As part of a larger effort to combat piracy, The Motion Picture Association of America also said it would soon make available a computer program that sniffs out movie and music files on a user's computer as well as any installed file-sharing programs.
The MPAA announced the federal court suits Tuesday, but did not say how many defendants were sued or where the lawsuits were filed. The group also did not immediately make available a copy of the complaint.
Three lawsuits were filed in federal courts in St. Louis and Denver. Two suits filed in Denver name a total of 22 defendants while the one in St. Louis targets 18 individuals.
Other lawsuits are believed to have been filed in New York, Philadelphia and other areas with large concentrations of high-speed Internet customers. Such connections are required to download the massive movie files.
The St. Louis lawsuit is brought against "John Doe" defendants, including four people who are allegedly in possession of one pirated film each. Some of the Internet addresses for the defendants can be traced to high-speed Internet connections made available by Charter Communications, a cable television company based in St. Louis.
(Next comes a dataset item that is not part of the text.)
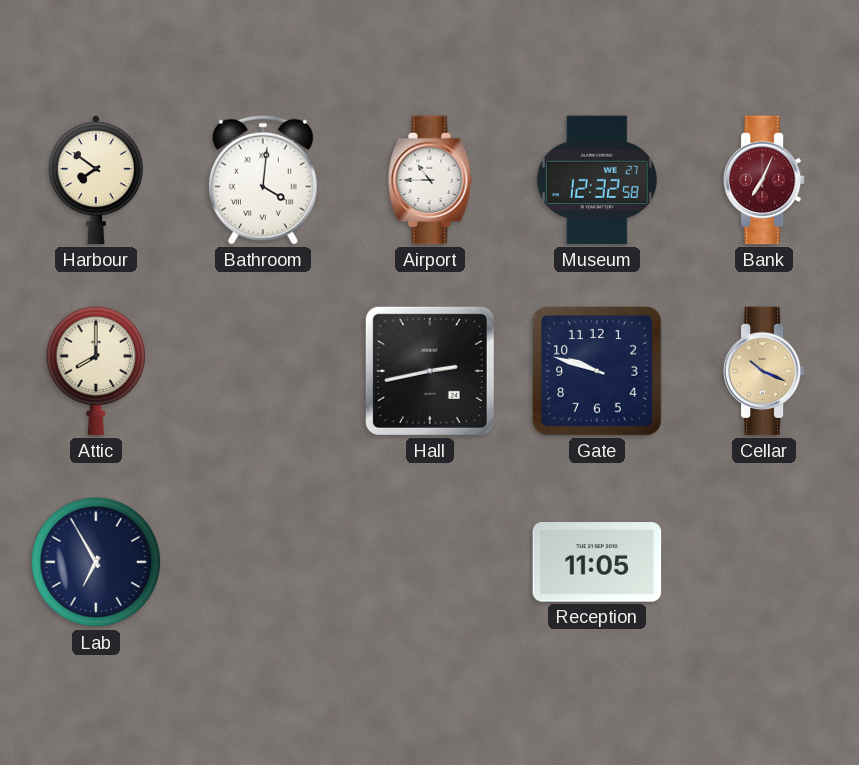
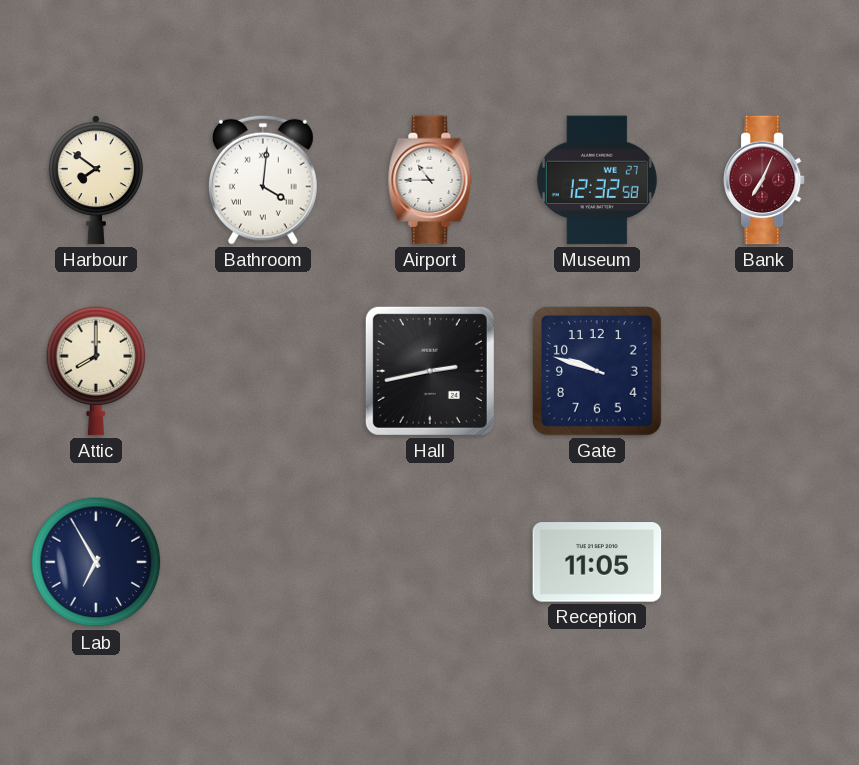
Cellar: 10:19 -> none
Like similar lawsuits filed by the record industry against downloaders of music files, the studios say they will be able to identify the individual defendants at a later date.
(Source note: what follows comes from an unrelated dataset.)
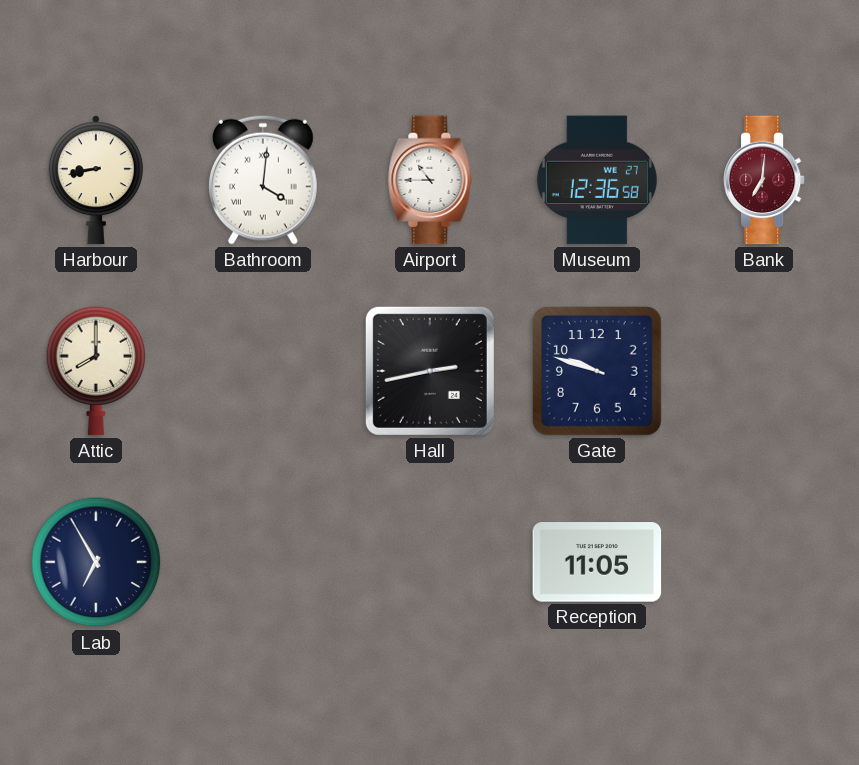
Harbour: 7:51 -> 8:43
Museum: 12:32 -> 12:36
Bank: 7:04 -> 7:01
Some of the pirated copies of films allegedly offered over Internet peer-to-peer networks include "Troy," from Warner Bros., "Spider-Man 2," from Columbia Pictures and "Confessions of a Teenage Drama Queen," from The Walt Disney Co.
Unlike the recording industry, the Hollywood studios did not offer an amnesty program for people to admit they have illegal downloaded files.
The lawsuits seek injunctions against the defendants. The copyright law also provides for penalties of up to $30,000 for each motion picture traded over the Internet, and up to $150,000 if such infringement is shown to be willful.
An MPAA executive defended the decision not to say how many suits were filed or where.
"It's not important," said John Malcolm, senior vice president and director of worldwide anti-piracy operations for the MPAA.
"It doesn't matter if it's 10 lawsuits or 500 lawsuits. The idea here is that there is no safe harbor."
Malcolm said more lawsuits would be filed in additional cities if the current legal action does not stem illegal downloading.
The MPAA said the information detected by the free file-detection program would not be shared with it or any other body, but could be used to remove any "infringing movies or music files" and remove file- sharing programs.
The trade group said the program would be available for the Windows computer operating system on a special Web site established to educate consumers about copyrights. The name or exact nature of the program was not described Tuesday.
"Many parents are concerned about what their children have downloaded and where they've downloaded it from," MPAA president and chief executive Dan Glickman said in a statement.
The trade group said it would also join with the Video Software Dealers Association to place educational materials in more than 10,000 video stores nationwide. The materials will include anti-piracy ads that are also playing in theaters.
The trade group said that the lawsuits, together with software and educational programs, are necessary tools to fight the small but growing number of films that are available on the Internet, often before a movie has even opened in theaters.
The move is a reversal of the studios' earlier reluctance to follow the aggressive legal path taken by the music industry.
Internet piracy of movies is not nearly as rampant as in the music industry, in large part because movie files are huge and can take hours to download, in contrast to less than a minute in most cases for songs.
But Glickman said the lawsuits were necessary now, before high-speed Internet access makes downloading pirated copies of movies easier.
"This was not an easy decision, but it must be done now before illegal online file sharing of movies spins out of control," Glickman said.
The MPAA claims the U.S. movie industry loses more than $3 billion annually in potential global revenue because of physical piracy, or bogus copies of videos and DVDs of its films.